I recently entered the rabbit hole and I think I can share my findings. Unsloth recommends 100 dataset rows at a minimum. I thought they were being overly conservative and I tried to do it incrementally, first 30, then 50, then 70... Long story short, my model only started to "sound like" the dataset at ~140 rows.

Also: do use a separate validation set. Due to token sampling, even if you overtrain it's unlikely your model will sound the way you want. Having a separate eval dataset gets you a more realistic picture of how your training is going.

To give a real example: I did a training run where I got my training loss down to ~1e-3 with a dataset of 60 rows, and then testing it against the training set still didn't give any meaningful results. Meanwhile, my latest run (160 rows) got to a evaluation loss of ~2.9 and it is already decent even on unseen test cases.

Another thing to consider are the hyperparams, expect to tweak them... A lot...

[-]

HopePupal@reddit

https://huggingface.co/datasets/MiniMaxAI/role-play-bench roleplay datasets look like this. this one's a benchmark, but it's worth reading the article it came from https://www.minimax.io/news/a-deep-dive-into-the-minimax-m2-her-2 to get an idea of how roleplay models are trained/tuned. part of it's marketing fluff but there's still a bunch of useful criteria, considerations, etc. on what makes a good roleplay model.

tl;dr: you're going to need a lot of example RP sessions

[-]

YT_Brian@reddit

Wouldn't using a Lora and maybe rag be easier? My very basic understanding for fine tuning is you use very specific data to train the llm on, it then can pull from said information.

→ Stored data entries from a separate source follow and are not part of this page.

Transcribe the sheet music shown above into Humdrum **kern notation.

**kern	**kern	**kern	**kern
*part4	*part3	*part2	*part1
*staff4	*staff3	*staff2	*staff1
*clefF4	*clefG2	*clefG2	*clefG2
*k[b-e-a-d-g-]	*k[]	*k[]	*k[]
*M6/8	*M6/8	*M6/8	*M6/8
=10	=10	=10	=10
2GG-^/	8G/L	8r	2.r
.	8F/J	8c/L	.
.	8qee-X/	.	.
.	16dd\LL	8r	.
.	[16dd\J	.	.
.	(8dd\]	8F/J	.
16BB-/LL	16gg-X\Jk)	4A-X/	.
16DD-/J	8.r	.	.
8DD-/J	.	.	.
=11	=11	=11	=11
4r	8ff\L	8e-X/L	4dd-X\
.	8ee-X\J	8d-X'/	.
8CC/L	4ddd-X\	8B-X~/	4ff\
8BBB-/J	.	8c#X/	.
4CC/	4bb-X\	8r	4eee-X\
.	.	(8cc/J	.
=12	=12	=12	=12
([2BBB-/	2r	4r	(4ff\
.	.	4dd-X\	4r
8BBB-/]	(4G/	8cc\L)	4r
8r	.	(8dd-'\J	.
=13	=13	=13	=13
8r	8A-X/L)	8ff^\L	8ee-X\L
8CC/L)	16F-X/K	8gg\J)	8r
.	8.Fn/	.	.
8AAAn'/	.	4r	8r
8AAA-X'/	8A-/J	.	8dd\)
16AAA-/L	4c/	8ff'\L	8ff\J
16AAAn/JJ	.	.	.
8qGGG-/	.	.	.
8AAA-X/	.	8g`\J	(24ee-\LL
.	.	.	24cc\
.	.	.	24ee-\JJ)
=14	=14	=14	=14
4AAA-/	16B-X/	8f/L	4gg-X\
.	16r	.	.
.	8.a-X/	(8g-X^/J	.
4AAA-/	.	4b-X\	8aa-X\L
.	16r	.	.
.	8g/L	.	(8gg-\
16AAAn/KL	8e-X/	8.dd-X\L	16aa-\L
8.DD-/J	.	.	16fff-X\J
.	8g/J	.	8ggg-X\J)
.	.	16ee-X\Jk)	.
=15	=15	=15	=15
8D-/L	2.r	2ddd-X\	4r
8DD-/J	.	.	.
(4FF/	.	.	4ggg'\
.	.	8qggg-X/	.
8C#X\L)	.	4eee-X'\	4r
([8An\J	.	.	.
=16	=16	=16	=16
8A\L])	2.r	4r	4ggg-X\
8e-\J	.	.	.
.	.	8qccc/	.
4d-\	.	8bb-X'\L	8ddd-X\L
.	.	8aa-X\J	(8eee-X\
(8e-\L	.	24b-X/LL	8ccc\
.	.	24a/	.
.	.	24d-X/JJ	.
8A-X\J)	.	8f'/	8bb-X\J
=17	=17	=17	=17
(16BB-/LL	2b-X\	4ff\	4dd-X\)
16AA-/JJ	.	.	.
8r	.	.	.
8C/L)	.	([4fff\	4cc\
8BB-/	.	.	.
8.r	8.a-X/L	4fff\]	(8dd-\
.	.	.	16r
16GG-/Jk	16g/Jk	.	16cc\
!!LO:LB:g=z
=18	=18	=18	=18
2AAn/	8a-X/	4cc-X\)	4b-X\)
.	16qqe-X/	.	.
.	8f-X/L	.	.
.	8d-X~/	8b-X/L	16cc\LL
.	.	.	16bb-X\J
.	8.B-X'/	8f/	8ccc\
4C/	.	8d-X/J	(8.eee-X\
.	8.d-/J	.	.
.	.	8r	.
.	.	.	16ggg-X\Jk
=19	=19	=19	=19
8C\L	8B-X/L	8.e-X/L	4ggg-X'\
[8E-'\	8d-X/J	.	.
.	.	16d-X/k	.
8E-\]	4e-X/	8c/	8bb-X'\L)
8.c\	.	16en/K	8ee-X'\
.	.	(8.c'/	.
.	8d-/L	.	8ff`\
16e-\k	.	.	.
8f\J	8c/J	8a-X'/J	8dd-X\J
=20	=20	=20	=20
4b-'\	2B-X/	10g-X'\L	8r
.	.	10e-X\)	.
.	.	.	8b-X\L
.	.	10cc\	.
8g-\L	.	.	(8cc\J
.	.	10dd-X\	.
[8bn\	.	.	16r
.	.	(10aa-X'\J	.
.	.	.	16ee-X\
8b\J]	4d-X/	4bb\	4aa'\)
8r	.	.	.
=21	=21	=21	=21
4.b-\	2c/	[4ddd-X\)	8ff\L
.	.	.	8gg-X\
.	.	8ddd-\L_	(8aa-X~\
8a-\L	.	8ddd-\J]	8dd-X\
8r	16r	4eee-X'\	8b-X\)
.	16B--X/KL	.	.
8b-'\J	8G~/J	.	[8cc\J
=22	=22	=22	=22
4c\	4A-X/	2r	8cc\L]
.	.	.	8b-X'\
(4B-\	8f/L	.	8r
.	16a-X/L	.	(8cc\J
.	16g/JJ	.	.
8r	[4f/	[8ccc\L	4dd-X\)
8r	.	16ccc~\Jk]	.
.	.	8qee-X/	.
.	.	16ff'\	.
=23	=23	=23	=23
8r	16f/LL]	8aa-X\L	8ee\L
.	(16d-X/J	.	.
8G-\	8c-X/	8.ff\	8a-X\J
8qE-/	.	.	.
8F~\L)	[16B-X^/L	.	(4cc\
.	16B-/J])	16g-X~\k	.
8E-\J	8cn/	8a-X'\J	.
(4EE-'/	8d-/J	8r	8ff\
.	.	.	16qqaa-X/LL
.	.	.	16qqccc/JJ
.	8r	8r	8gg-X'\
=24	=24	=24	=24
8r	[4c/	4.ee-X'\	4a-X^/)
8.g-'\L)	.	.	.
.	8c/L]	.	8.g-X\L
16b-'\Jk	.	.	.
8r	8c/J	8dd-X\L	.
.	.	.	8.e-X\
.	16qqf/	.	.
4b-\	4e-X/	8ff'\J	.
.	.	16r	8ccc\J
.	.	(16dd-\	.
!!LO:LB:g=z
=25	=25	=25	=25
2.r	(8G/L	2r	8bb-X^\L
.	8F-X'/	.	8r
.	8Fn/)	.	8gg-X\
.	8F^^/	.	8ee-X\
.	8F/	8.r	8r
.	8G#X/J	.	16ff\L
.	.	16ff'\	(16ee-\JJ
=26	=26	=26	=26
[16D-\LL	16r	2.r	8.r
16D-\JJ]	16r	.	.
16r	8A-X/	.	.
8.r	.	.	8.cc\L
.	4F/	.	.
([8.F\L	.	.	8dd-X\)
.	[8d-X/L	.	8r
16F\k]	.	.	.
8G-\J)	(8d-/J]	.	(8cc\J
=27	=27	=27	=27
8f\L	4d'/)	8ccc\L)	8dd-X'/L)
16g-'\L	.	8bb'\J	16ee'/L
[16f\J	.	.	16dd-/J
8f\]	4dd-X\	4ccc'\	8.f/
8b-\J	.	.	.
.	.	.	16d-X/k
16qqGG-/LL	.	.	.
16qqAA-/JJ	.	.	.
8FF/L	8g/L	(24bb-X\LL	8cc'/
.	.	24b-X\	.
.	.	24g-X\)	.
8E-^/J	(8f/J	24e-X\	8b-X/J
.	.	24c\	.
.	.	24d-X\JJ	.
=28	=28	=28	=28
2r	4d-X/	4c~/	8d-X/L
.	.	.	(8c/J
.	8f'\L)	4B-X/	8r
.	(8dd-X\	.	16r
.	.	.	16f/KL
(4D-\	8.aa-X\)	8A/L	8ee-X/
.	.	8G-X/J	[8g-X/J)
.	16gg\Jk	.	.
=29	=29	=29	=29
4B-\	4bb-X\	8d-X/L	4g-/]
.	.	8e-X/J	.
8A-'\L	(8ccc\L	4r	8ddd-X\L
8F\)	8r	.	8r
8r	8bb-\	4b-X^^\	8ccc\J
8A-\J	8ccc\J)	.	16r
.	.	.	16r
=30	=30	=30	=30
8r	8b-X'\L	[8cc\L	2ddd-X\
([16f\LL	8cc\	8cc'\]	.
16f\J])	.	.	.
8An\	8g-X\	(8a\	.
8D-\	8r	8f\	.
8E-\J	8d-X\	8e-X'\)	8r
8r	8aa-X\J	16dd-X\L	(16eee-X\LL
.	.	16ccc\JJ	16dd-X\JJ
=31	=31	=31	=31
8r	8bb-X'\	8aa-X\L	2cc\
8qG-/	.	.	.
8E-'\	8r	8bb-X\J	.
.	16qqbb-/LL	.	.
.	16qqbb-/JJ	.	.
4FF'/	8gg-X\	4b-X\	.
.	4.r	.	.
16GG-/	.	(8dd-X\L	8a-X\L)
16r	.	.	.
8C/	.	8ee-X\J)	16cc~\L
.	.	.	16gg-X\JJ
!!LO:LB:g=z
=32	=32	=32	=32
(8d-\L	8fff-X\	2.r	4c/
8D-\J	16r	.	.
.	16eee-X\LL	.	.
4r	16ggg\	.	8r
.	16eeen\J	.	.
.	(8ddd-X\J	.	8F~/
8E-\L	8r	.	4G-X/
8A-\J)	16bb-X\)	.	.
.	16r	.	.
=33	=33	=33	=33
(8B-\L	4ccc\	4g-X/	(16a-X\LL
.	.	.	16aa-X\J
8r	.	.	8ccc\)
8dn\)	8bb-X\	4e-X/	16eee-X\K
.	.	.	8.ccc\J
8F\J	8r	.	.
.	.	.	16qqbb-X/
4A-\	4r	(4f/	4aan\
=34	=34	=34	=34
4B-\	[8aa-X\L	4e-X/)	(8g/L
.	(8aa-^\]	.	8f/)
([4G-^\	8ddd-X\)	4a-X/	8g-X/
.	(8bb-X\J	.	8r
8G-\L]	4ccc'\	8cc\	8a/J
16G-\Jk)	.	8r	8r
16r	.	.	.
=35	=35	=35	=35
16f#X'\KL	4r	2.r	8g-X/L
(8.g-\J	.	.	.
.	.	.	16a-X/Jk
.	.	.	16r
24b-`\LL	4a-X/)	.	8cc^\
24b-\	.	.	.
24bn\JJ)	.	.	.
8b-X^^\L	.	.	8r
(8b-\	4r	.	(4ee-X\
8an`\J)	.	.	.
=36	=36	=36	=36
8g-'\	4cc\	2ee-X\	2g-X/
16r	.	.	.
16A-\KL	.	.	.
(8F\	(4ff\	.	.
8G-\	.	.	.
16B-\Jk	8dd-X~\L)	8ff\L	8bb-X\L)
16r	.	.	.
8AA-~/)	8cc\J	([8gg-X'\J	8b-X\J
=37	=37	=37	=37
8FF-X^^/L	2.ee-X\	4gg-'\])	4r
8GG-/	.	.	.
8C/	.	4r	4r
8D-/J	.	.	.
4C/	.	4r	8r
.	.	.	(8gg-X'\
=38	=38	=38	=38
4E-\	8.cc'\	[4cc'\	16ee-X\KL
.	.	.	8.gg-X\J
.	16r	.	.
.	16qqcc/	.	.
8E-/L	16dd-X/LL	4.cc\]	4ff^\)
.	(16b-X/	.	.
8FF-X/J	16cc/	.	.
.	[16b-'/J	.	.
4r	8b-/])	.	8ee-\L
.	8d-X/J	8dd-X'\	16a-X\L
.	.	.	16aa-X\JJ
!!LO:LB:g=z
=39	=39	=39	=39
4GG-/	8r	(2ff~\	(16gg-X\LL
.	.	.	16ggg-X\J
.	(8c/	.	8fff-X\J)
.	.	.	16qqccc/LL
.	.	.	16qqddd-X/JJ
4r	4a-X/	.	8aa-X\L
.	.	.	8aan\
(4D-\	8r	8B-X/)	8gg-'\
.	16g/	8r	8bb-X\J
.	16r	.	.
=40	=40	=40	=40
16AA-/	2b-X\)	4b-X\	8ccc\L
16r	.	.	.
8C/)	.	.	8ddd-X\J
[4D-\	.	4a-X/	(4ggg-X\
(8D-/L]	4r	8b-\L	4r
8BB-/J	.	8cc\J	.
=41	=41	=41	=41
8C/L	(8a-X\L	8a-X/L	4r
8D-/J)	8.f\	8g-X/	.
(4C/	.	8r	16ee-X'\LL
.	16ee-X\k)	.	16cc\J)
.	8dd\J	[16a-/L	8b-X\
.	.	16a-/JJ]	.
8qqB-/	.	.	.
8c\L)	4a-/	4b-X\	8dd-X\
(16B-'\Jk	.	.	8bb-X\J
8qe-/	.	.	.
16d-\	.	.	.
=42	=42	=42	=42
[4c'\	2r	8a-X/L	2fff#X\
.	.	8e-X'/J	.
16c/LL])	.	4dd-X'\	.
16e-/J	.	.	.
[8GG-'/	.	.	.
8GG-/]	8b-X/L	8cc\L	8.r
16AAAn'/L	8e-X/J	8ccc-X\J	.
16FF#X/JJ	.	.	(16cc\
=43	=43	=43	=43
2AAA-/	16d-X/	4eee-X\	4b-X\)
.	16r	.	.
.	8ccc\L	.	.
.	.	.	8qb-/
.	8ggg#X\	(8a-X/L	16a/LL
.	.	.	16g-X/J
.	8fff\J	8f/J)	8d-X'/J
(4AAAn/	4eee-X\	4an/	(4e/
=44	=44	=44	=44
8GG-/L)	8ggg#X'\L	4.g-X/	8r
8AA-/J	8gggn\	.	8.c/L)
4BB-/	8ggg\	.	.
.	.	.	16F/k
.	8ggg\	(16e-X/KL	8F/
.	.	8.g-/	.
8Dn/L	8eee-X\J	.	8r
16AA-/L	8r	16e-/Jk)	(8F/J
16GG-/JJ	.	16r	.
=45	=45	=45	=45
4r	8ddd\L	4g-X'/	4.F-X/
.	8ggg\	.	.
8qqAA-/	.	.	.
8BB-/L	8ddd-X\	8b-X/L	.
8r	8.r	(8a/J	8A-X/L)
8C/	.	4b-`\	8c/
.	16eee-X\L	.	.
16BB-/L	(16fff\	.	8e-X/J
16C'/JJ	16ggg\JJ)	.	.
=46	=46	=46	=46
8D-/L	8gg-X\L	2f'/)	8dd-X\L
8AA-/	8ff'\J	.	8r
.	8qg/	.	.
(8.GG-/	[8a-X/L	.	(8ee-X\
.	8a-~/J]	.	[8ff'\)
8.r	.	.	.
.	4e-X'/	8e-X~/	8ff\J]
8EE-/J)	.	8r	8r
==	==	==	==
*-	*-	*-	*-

I'd read this first before going further. Tldr, make a correctly made dataset (json based I believe) via maybe using character llm and other such.

You could write out an entire book yourself, every character, history, how they act with multiple examples in detail, the setting/world in depth, maybe multiple full dungeons in written form and use those as a basis for possible random dungeon creation, etc.

[-]

RanklesTheOtter@reddit

Unsloth Studio makes it pretty easy.

[-]

Miriel_z@reddit

One of my next priorities is to learn how to retrain and finetune the model. Any guide is appreciated, I second OP.